--- Task statement ---
Every line of the listing should be transcribed exactly, with nothing left out.

--- Collected material ---
════════════════

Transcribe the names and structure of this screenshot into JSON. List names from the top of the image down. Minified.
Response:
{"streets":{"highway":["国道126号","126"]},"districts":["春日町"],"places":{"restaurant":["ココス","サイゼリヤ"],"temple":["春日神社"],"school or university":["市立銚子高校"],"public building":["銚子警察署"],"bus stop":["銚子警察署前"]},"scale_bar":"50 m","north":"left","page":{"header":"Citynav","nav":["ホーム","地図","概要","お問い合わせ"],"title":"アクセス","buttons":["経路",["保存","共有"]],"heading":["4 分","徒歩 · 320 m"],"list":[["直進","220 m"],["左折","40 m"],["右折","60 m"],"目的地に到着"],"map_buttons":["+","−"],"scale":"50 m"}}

════════════════

--- Answer to the problem ---
Transcribe the names and structure of this screenshot into JSON. List names from the top of the image down. Minified.
Response:
{"streets":{"highway":["国道126号","126"]},"districts":["春日町"],"places":{"restaurant":["ココス","サイゼリヤ"],"temple":["春日神社"],"school or university":["市立銚子高校"],"public building":["銚子警察署"],"bus stop":["銚子警察署前"]},"scale_bar":"50 m","north":"left","page":{"header":"Citynav","nav":["ホーム","地図","概要","お問い合わせ"],"title":"アクセス","buttons":["経路",["保存","共有"]],"heading":["4 分","徒歩 · 320 m"],"list":[["直進","220 m"],["左折","40 m"],["右折","60 m"],"目的地に到着"],"map_buttons":["+","−"],"scale":"50 m"}}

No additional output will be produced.